La Communauté de l’Afrique de l’Est devrait canaliser ses ressources vers la mise en œuvre de la Zone de libre-échange continentale africaine (CFTA) en tant qu’alternative aux pactes avec l’Europe, l’Asie et les États-Unis. 

 

« L'Afrique a beaucoup de potentiel dans le commerce intra-régional qui est inexploité. C’est pourquoi nous sommes exploités par l’Occident et l’Asie, qui offrent des accords commerciaux qui leur sont plus bénéfiques mais qui ne le sont avec les États africains », a déclaré Seth Kwizera, coordinateur du Réseau de recherche et de politique économique. Et d’ajouter que « lorsque plus de quarante États ont signé la Zone de libre échange continentale africaine (CFTA), c’était une déclaration forte. Une fois qu'il sera en vigueur et que les principaux obstacles au commerce régional seront éliminés, le commerce libéral commencera à travers le continent.
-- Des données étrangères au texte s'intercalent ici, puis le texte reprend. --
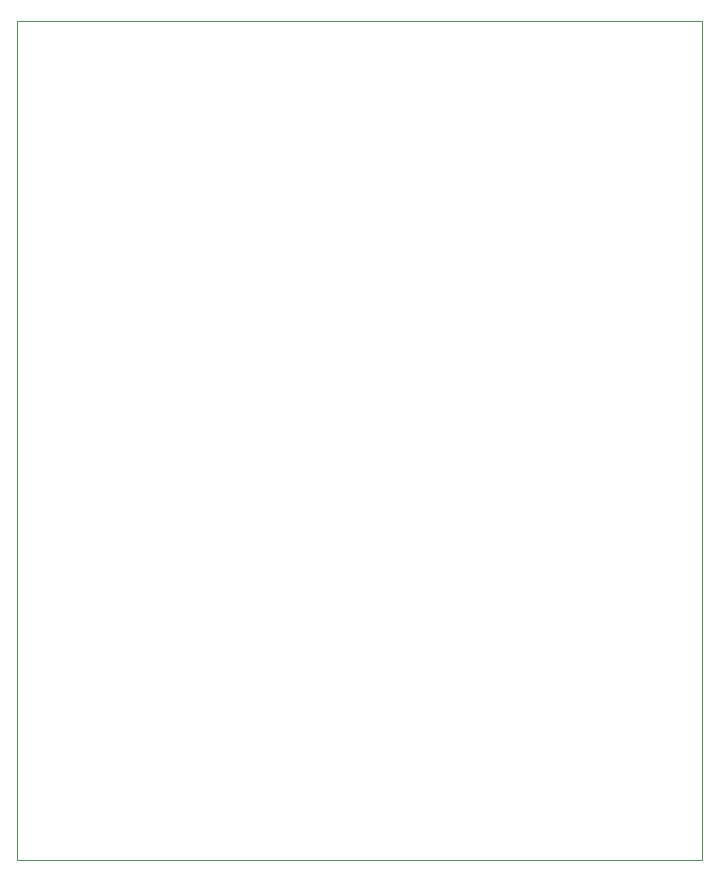
<source format=gm1>
G04 #@! TF.GenerationSoftware,KiCad,Pcbnew,9.0.0*
G04 #@! TF.CreationDate,2025-07-09T15:47:30-04:00*
G04 #@! TF.ProjectId,SMACAR MAIN BOARD,534d4143-4152-4204-9d41-494e20424f41,rev?*
G04 #@! TF.SameCoordinates,Original*
G04 #@! TF.FileFunction,Profile,NP*
%FSLAX46Y46*%
G04 Gerber Fmt 4.6, Leading zero omitted, Abs format (unit mm)*
G04 Created by KiCad (PCBNEW 9.0.0) date 2025-07-09 15:47:30*
%MOMM*%
%LPD*%
G01*
G04 APERTURE LIST*
G04 #@! TA.AperFunction,Profile*
%ADD10C,0.050000*%
G04 #@! TD*
G04 APERTURE END LIST*
D10*
X102500000Y-30500000D02*
X160500000Y-30500000D01*
X160500000Y-101500000D01*
X102500000Y-101500000D01*
X102500000Y-30500000D01*
M02*

</source>
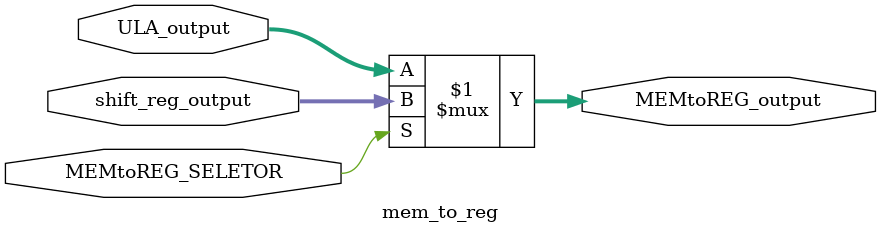
<source format=v>
module mem_to_reg(
    input wire MEMtoREG_SELETOR,

    input wire [31:0] ULA_output,         // Output da ULA     - 0000
    input wire [31:0] shift_reg_output,   // Registrador Shift - 1000

    output wire [31:0] MEMtoREG_output
);
    assign MEMtoREG_output = (MEMtoREG_SELETOR ? shift_reg_output : ULA_output);  
    // [3] = ent8, senão (se [2] = ent7 a ent4 (se [1] = ent7 ou ent6 (se [0] = ent7, senão = ent6), senão = ent5 ou ent4 (se [0] = ent5, senão ent4)), senão = ent3 a ent0 (se [1] = ent3 ou ent2 (se [0] = ent3, senão = ent2), senão = ent1 ou ent0 (se [0] = ent1, senão = ent0)))
endmodule
</source>
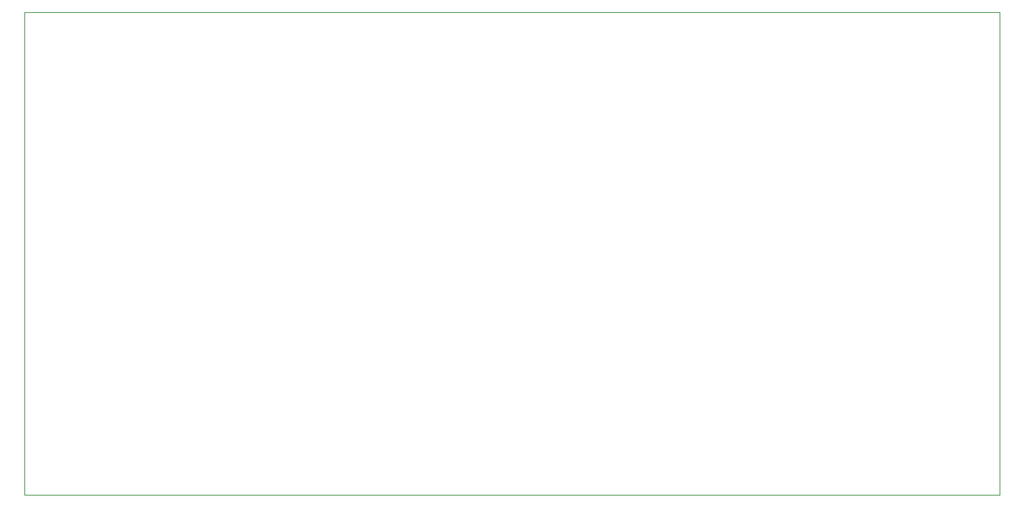
<source format=gbr>
G04 #@! TF.GenerationSoftware,KiCad,Pcbnew,6.0.2-378541a8eb~116~ubuntu20.04.1*
G04 #@! TF.CreationDate,2022-03-04T16:59:05+01:00*
G04 #@! TF.ProjectId,power-ice,706f7765-722d-4696-9365-2e6b69636164,rev?*
G04 #@! TF.SameCoordinates,Original*
G04 #@! TF.FileFunction,Profile,NP*
%FSLAX46Y46*%
G04 Gerber Fmt 4.6, Leading zero omitted, Abs format (unit mm)*
G04 Created by KiCad (PCBNEW 6.0.2-378541a8eb~116~ubuntu20.04.1) date 2022-03-04 16:59:05*
%MOMM*%
%LPD*%
G01*
G04 APERTURE LIST*
G04 #@! TA.AperFunction,Profile*
%ADD10C,0.050000*%
G04 #@! TD*
G04 APERTURE END LIST*
D10*
X204000000Y-83000000D02*
X89000000Y-83000000D01*
X89000000Y-26000000D02*
X204000000Y-26000000D01*
X204000000Y-26000000D02*
X204000000Y-82000000D01*
X89000000Y-83000000D02*
X89000000Y-26000000D01*
X204000000Y-82000000D02*
X204000000Y-83000000D01*
M02*

</source>
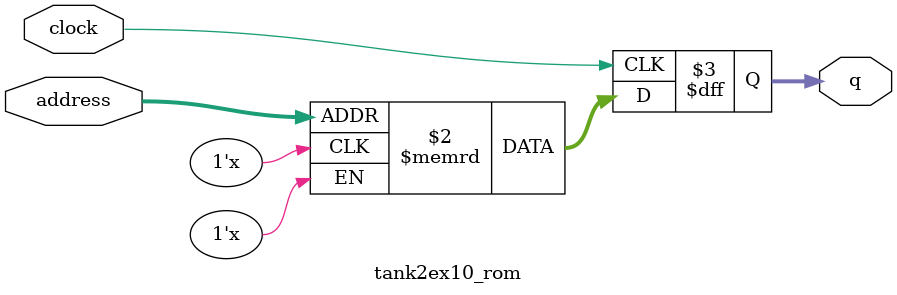
<source format=sv>
module tank2ex10_rom (
	input logic clock,
	input logic [9:0] address,
	output logic [3:0] q
);

logic [3:0] memory [0:1023] /* synthesis ram_init_file = "./tank2ex10/tank2ex10.mif" */;

always_ff @ (posedge clock) begin
	q <= memory[address];
end

endmodule

</source>
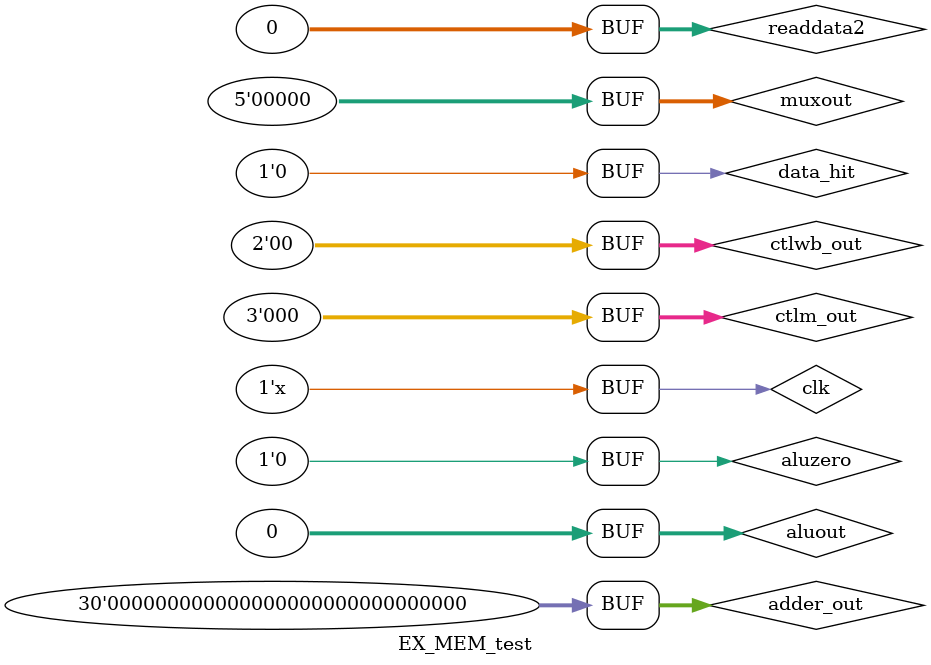
<source format=v>
`timescale 1ns / 1ps


module EX_MEM_test;

	// Inputs
	reg clk;
	reg data_hit;
	reg [1:0] ctlwb_out;
	reg [2:0] ctlm_out;
	reg [29:0] adder_out;
	reg aluzero;
	reg [31:0] aluout;
	reg [31:0] readdata2;
	reg [4:0] muxout;

	// Outputs
	wire [1:0] wb_ctlout;
	wire [2:0] m_ctlout;
	wire [29:0] add_result;
	wire zero;
	wire [31:0] alu_result;
	wire [31:0] rdata2out;
	wire [4:0] five_bit_muxout;

	// Instantiate the Unit Under Test (UUT)
	EX_MEM uut (
		.clk(clk), 
		.data_hit(data_hit), 
		.ctlwb_out(ctlwb_out), 
		.ctlm_out(ctlm_out), 
		.adder_out(adder_out), 
		.aluzero(aluzero), 
		.aluout(aluout), 
		.readdata2(readdata2), 
		.muxout(muxout), 
		.wb_ctlout(wb_ctlout), 
		.m_ctlout(m_ctlout), 
		.add_result(add_result), 
		.zero(zero), 
		.alu_result(alu_result), 
		.rdata2out(rdata2out), 
		.five_bit_muxout(five_bit_muxout)
	);

	initial begin
		// Initialize Inputs
		clk = 0;
		data_hit = 1;
		ctlwb_out = 2;
		ctlm_out = 4;
		adder_out = 3;
		aluzero = 1;
		aluout = 10;
		readdata2 = 10;
		muxout = 10;

		// Wait 100 ns for global reset to finish
		#100;
		clk = 0;
		data_hit = 0;
		ctlwb_out = 0;
		ctlm_out = 0;
		adder_out = 0;
		aluzero = 0;
		aluout = 0;
		readdata2 = 0;
		muxout = 0;
        
		// Add stimulus here

	end
	always
	begin
		#50
		clk = ~clk;
	end
      
endmodule


</source>
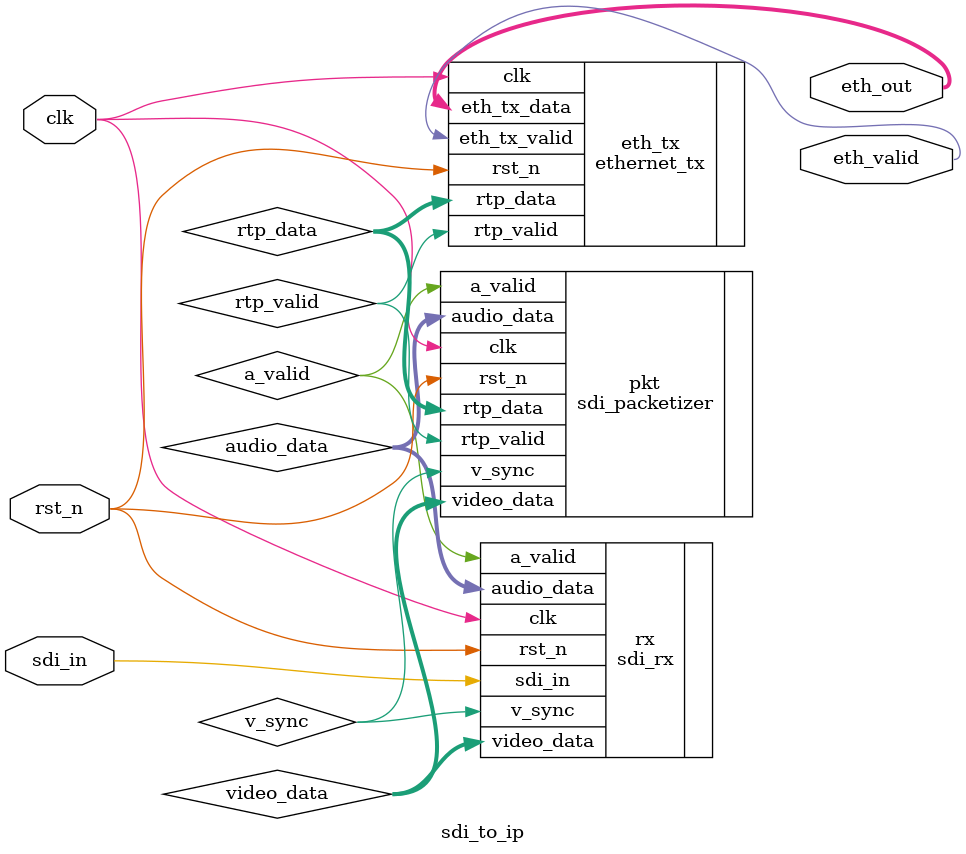
<source format=sv>
module sdi_to_ip (
    input  logic clk,
    input  logic rst_n,
    input  logic sdi_in,
    output logic [31:0] eth_out,
    output logic        eth_valid
);
    logic [9:0]  video_data;
    logic [15:0] audio_data;
    logic [31:0] rtp_data;
    logic        rtp_valid, v_sync, a_valid;

    // SDI Receiver
    sdi_rx rx (
        .clk(clk), .rst_n(rst_n), .sdi_in(sdi_in),
        .video_data(video_data), .audio_data(audio_data),
        .v_sync(v_sync), .a_valid(a_valid)
    );

    // Packetizer
    sdi_packetizer pkt (
        .clk(clk), .rst_n(rst_n), .video_data(video_data), .audio_data(audio_data),
        .v_sync(v_sync), .a_valid(a_valid),
        .rtp_data(rtp_data), .rtp_valid(rtp_valid)
    );

    // Ethernet Transmitter
    ethernet_tx eth_tx (
        .clk(clk), .rst_n(rst_n), .rtp_data(rtp_data), .rtp_valid(rtp_valid),
        .eth_tx_data(eth_out), .eth_tx_valid(eth_valid)
    );

endmodule

</source>
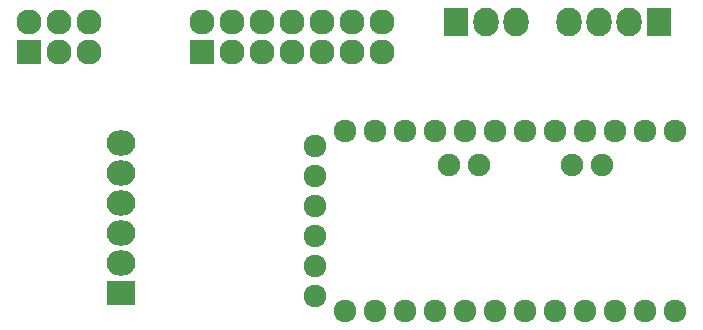
<source format=gbs>
G04 #@! TF.FileFunction,Soldermask,Bot*
%FSLAX46Y46*%
G04 Gerber Fmt 4.6, Leading zero omitted, Abs format (unit mm)*
G04 Created by KiCad (PCBNEW 4.0.0-stable) date Wednesday, February 03, 2016 'PMt' 01:26:16 PM*
%MOMM*%
G01*
G04 APERTURE LIST*
%ADD10C,0.100000*%
%ADD11R,2.432000X2.127200*%
%ADD12O,2.432000X2.127200*%
%ADD13C,1.924000*%
%ADD14C,1.900000*%
%ADD15R,2.127200X2.127200*%
%ADD16O,2.127200X2.127200*%
%ADD17R,2.127200X2.432000*%
%ADD18O,2.127200X2.432000*%
G04 APERTURE END LIST*
D10*
D11*
X104250000Y-128650000D03*
D12*
X104250000Y-126110000D03*
X104250000Y-123570000D03*
X104250000Y-121030000D03*
X104250000Y-118490000D03*
X104250000Y-115950000D03*
D13*
X120689000Y-128864000D03*
X120689000Y-126324000D03*
X120689000Y-123784000D03*
X120689000Y-121244000D03*
X120689000Y-118704000D03*
X120689000Y-116164000D03*
X123229000Y-130134000D03*
X125769000Y-130134000D03*
X128309000Y-130134000D03*
X130849000Y-130134000D03*
X133389000Y-130134000D03*
X135929000Y-130134000D03*
X138469000Y-130134000D03*
X141009000Y-130134000D03*
X143549000Y-130134000D03*
X146089000Y-130134000D03*
X148629000Y-130134000D03*
X151169000Y-130134000D03*
X123229000Y-114894000D03*
X125769000Y-114894000D03*
X128309000Y-114894000D03*
X130849000Y-114894000D03*
X133389000Y-114894000D03*
X135929000Y-114894000D03*
X138469000Y-114894000D03*
X141009000Y-114894000D03*
X143549000Y-114894000D03*
X146089000Y-114894000D03*
X148629000Y-114894000D03*
X151169000Y-114894000D03*
D14*
X131992000Y-117815000D03*
X134532000Y-117815000D03*
X142406000Y-117815000D03*
X144946000Y-117815000D03*
D15*
X96500000Y-108200000D03*
D16*
X96500000Y-105660000D03*
X99040000Y-108200000D03*
X99040000Y-105660000D03*
X101580000Y-108200000D03*
X101580000Y-105660000D03*
D17*
X132650000Y-105650000D03*
D18*
X135190000Y-105650000D03*
X137730000Y-105650000D03*
D15*
X111150000Y-108200000D03*
D16*
X111150000Y-105660000D03*
X113690000Y-108200000D03*
X113690000Y-105660000D03*
X116230000Y-108200000D03*
X116230000Y-105660000D03*
X118770000Y-108200000D03*
X118770000Y-105660000D03*
X121310000Y-108200000D03*
X121310000Y-105660000D03*
X123850000Y-108200000D03*
X123850000Y-105660000D03*
X126390000Y-108200000D03*
X126390000Y-105660000D03*
D17*
X149850000Y-105650000D03*
D18*
X147310000Y-105650000D03*
X144770000Y-105650000D03*
X142230000Y-105650000D03*
M02*

</source>
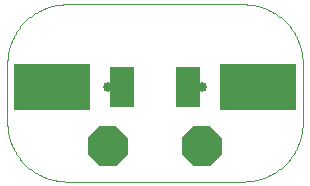
<source format=gts>
G04 EAGLE Gerber RS-274X export*
G75*
%MOMM*%
%FSLAX35Y35*%
%LPD*%
%INsolder_mask_top*%
%IPPOS*%
%AMOC8*
5,1,8,0,0,1.08239X$1,22.5*%
G01*
%ADD10C,0.000000*%
%ADD11R,6.500000X4.000000*%
%ADD12R,2.003200X3.403200*%
%ADD13P,3.629037X8X22.500000*%
%ADD14C,0.853200*%


D10*
X-750000Y700000D02*
X750000Y700000D01*
X762082Y699854D01*
X774157Y699416D01*
X786217Y698687D01*
X798257Y697666D01*
X810268Y696354D01*
X822245Y694753D01*
X834179Y692863D01*
X846063Y690685D01*
X857892Y688221D01*
X869658Y685471D01*
X881354Y682438D01*
X892973Y679123D01*
X904508Y675528D01*
X915954Y671656D01*
X927302Y667508D01*
X938547Y663087D01*
X949682Y658396D01*
X960701Y653437D01*
X971596Y648213D01*
X982362Y642728D01*
X992992Y636984D01*
X1003480Y630985D01*
X1013820Y624734D01*
X1024006Y618235D01*
X1034032Y611492D01*
X1043893Y604508D01*
X1053581Y597289D01*
X1063093Y589837D01*
X1072421Y582158D01*
X1081561Y574255D01*
X1090508Y566134D01*
X1099256Y557799D01*
X1107799Y549256D01*
X1116134Y540508D01*
X1124255Y531561D01*
X1132158Y522421D01*
X1139837Y513093D01*
X1147289Y503581D01*
X1154508Y493893D01*
X1161492Y484032D01*
X1168235Y474006D01*
X1174734Y463820D01*
X1180985Y453480D01*
X1186984Y442992D01*
X1192728Y432362D01*
X1198213Y421596D01*
X1203437Y410701D01*
X1208396Y399682D01*
X1213087Y388547D01*
X1217508Y377302D01*
X1221656Y365954D01*
X1225528Y354508D01*
X1229123Y342973D01*
X1232438Y331354D01*
X1235471Y319658D01*
X1238221Y307892D01*
X1240685Y296063D01*
X1242863Y284179D01*
X1244753Y272245D01*
X1246354Y260268D01*
X1247666Y248257D01*
X1248687Y236217D01*
X1249416Y224157D01*
X1249854Y212082D01*
X1250000Y200000D01*
X1250000Y-300000D01*
X1249854Y-312082D01*
X1249416Y-324157D01*
X1248687Y-336217D01*
X1247666Y-348257D01*
X1246354Y-360268D01*
X1244753Y-372245D01*
X1242863Y-384179D01*
X1240685Y-396063D01*
X1238221Y-407892D01*
X1235471Y-419658D01*
X1232438Y-431354D01*
X1229123Y-442973D01*
X1225528Y-454508D01*
X1221656Y-465954D01*
X1217508Y-477302D01*
X1213087Y-488547D01*
X1208396Y-499682D01*
X1203437Y-510701D01*
X1198213Y-521596D01*
X1192728Y-532362D01*
X1186984Y-542992D01*
X1180985Y-553480D01*
X1174734Y-563820D01*
X1168235Y-574006D01*
X1161492Y-584032D01*
X1154508Y-593893D01*
X1147289Y-603581D01*
X1139837Y-613093D01*
X1132158Y-622421D01*
X1124255Y-631561D01*
X1116134Y-640508D01*
X1107799Y-649256D01*
X1099256Y-657799D01*
X1090508Y-666134D01*
X1081561Y-674255D01*
X1072421Y-682158D01*
X1063093Y-689837D01*
X1053581Y-697289D01*
X1043893Y-704508D01*
X1034032Y-711492D01*
X1024006Y-718235D01*
X1013820Y-724734D01*
X1003480Y-730985D01*
X992992Y-736984D01*
X982362Y-742728D01*
X971596Y-748213D01*
X960701Y-753437D01*
X949682Y-758396D01*
X938547Y-763087D01*
X927302Y-767508D01*
X915954Y-771656D01*
X904508Y-775528D01*
X892973Y-779123D01*
X881354Y-782438D01*
X869658Y-785471D01*
X857892Y-788221D01*
X846063Y-790685D01*
X834179Y-792863D01*
X822245Y-794753D01*
X810268Y-796354D01*
X798257Y-797666D01*
X786217Y-798687D01*
X774157Y-799416D01*
X762082Y-799854D01*
X750000Y-800000D01*
X-750000Y-800000D01*
X-762082Y-799854D01*
X-774157Y-799416D01*
X-786217Y-798687D01*
X-798257Y-797666D01*
X-810268Y-796354D01*
X-822245Y-794753D01*
X-834179Y-792863D01*
X-846063Y-790685D01*
X-857892Y-788221D01*
X-869658Y-785471D01*
X-881354Y-782438D01*
X-892973Y-779123D01*
X-904508Y-775528D01*
X-915954Y-771656D01*
X-927302Y-767508D01*
X-938547Y-763087D01*
X-949682Y-758396D01*
X-960701Y-753437D01*
X-971596Y-748213D01*
X-982362Y-742728D01*
X-992992Y-736984D01*
X-1003480Y-730985D01*
X-1013820Y-724734D01*
X-1024006Y-718235D01*
X-1034032Y-711492D01*
X-1043893Y-704508D01*
X-1053581Y-697289D01*
X-1063093Y-689837D01*
X-1072421Y-682158D01*
X-1081561Y-674255D01*
X-1090508Y-666134D01*
X-1099256Y-657799D01*
X-1107799Y-649256D01*
X-1116134Y-640508D01*
X-1124255Y-631561D01*
X-1132158Y-622421D01*
X-1139837Y-613093D01*
X-1147289Y-603581D01*
X-1154508Y-593893D01*
X-1161492Y-584032D01*
X-1168235Y-574006D01*
X-1174734Y-563820D01*
X-1180985Y-553480D01*
X-1186984Y-542992D01*
X-1192728Y-532362D01*
X-1198213Y-521596D01*
X-1203437Y-510701D01*
X-1208396Y-499682D01*
X-1213087Y-488547D01*
X-1217508Y-477302D01*
X-1221656Y-465954D01*
X-1225528Y-454508D01*
X-1229123Y-442973D01*
X-1232438Y-431354D01*
X-1235471Y-419658D01*
X-1238221Y-407892D01*
X-1240685Y-396063D01*
X-1242863Y-384179D01*
X-1244753Y-372245D01*
X-1246354Y-360268D01*
X-1247666Y-348257D01*
X-1248687Y-336217D01*
X-1249416Y-324157D01*
X-1249854Y-312082D01*
X-1250000Y-300000D01*
X-1250000Y200000D01*
X-1249854Y212082D01*
X-1249416Y224157D01*
X-1248687Y236217D01*
X-1247666Y248257D01*
X-1246354Y260268D01*
X-1244753Y272245D01*
X-1242863Y284179D01*
X-1240685Y296063D01*
X-1238221Y307892D01*
X-1235471Y319658D01*
X-1232438Y331354D01*
X-1229123Y342973D01*
X-1225528Y354508D01*
X-1221656Y365954D01*
X-1217508Y377302D01*
X-1213087Y388547D01*
X-1208396Y399682D01*
X-1203437Y410701D01*
X-1198213Y421596D01*
X-1192728Y432362D01*
X-1186984Y442992D01*
X-1180985Y453480D01*
X-1174734Y463820D01*
X-1168235Y474006D01*
X-1161492Y484032D01*
X-1154508Y493893D01*
X-1147289Y503581D01*
X-1139837Y513093D01*
X-1132158Y522421D01*
X-1124255Y531561D01*
X-1116134Y540508D01*
X-1107799Y549256D01*
X-1099256Y557799D01*
X-1090508Y566134D01*
X-1081561Y574255D01*
X-1072421Y582158D01*
X-1063093Y589837D01*
X-1053581Y597289D01*
X-1043893Y604508D01*
X-1034032Y611492D01*
X-1024006Y618235D01*
X-1013820Y624734D01*
X-1003480Y630985D01*
X-992992Y636984D01*
X-982362Y642728D01*
X-971596Y648213D01*
X-960701Y653437D01*
X-949682Y658396D01*
X-938547Y663087D01*
X-927302Y667508D01*
X-915954Y671656D01*
X-904508Y675528D01*
X-892973Y679123D01*
X-881354Y682438D01*
X-869658Y685471D01*
X-857892Y688221D01*
X-846063Y690685D01*
X-834179Y692863D01*
X-822245Y694753D01*
X-810268Y696354D01*
X-798257Y697666D01*
X-786217Y698687D01*
X-774157Y699416D01*
X-762082Y699854D01*
X-750000Y700000D01*
D11*
X-875000Y0D03*
X875000Y0D03*
D12*
X-280000Y0D03*
X280000Y0D03*
D13*
X-400000Y-500000D03*
X400000Y-500000D03*
D14*
X-400000Y0D03*
X400000Y0D03*
M02*

</source>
Cela donnera une voix plus forte aux pays et aux régions lorsqu'ils traitent avec les puissances économiques mondiales ». Pour M. Kwizera, le commerce intra-africain pourrait doubler dans le cadre de la CFTA, et bénéficier de blocs tels que la CEA qui sont à un stade avancé de protocoles de libre-échange tels que la libre circulation des personnes et la création d'un marché commun.La Commission économique des Nations unies pour l'Afrique (Uneca) a déclaré que l'accord «Anything But Arms»  avec l'Union européenne, établi en 2001, n'avait pas entraîné la croissance industrielle attendue des économies de la CEA et à celles-ci de jouir de l’accès gratuit à l'UE. Selon les données de la Commission européenne, le déficit commercial de la région avec l’UE a stagné en moyenne à un milliard de dollars par an au cours des trois dernières années. En outre, les accords de partenariat économique (APE) conclus avec l’Europe ont suscité un certain scepticisme, certains pays, comme la Tanzanie, affirmant que les industries de la région seraient dépassées par les produits européens si elles le signaient.

Les avantages de certains pactes restent incertains

La loi sur la Croissance et les possibilités économiques en Afrique (Agoa), adoptée par les États-Unis en 2000, a suscité une réaction similaire. Le site Web d'Agoa indique que le total des exportations de la CEA vers les États-Unis a atteint 784 millions de dollars l'an dernier, mais le déficit commercial total de la région était de 77 millions de dollars. Le Kenya représente la plus grande partie des exportations de la région vers les États-Unis, tandis que les petites économies comme le Rwanda ne génèrent que 1,5 million de dollars sous Agoa.Avec l'éligibilité du Burundi à Agoa révoquée en 2016 et les exportations textiles rwandaises suspendues en raison de sa position ferme vis-à-vis des vêtements de seconde main, la CFTA pourrait déboucher sur des relations respectueuses entre partenaires commerciaux qui se comprennent. « Les avantages de certains pactes, tels que les APE proposés, restent incertains, mais ce qui est certain, c'est que la CFTA bénéficiera à tous les Etats membres. La CEA et la Sadc sont les plus performantes dans le commerce régional, mais cela reste inférieur à 25% du commerce total auquel ils participent. La CFTA accélérera le processus, mais ce n’est pas suffisant. Il faut créer des capacités productives et des politiques efficaces », a déclaré le directeur intérimaire d'Uneca pour l'Afrique de l'Est,  Andrew Mold.Les experts soutiennent que le manque d'infrastructures pour soutenir les secteurs  de l'agriculture et de la fabrication pourrait limiter les avantages de la CFTA, ce qui nécessite un suivi rapide des projets tels que le chemin de fer à voie normale.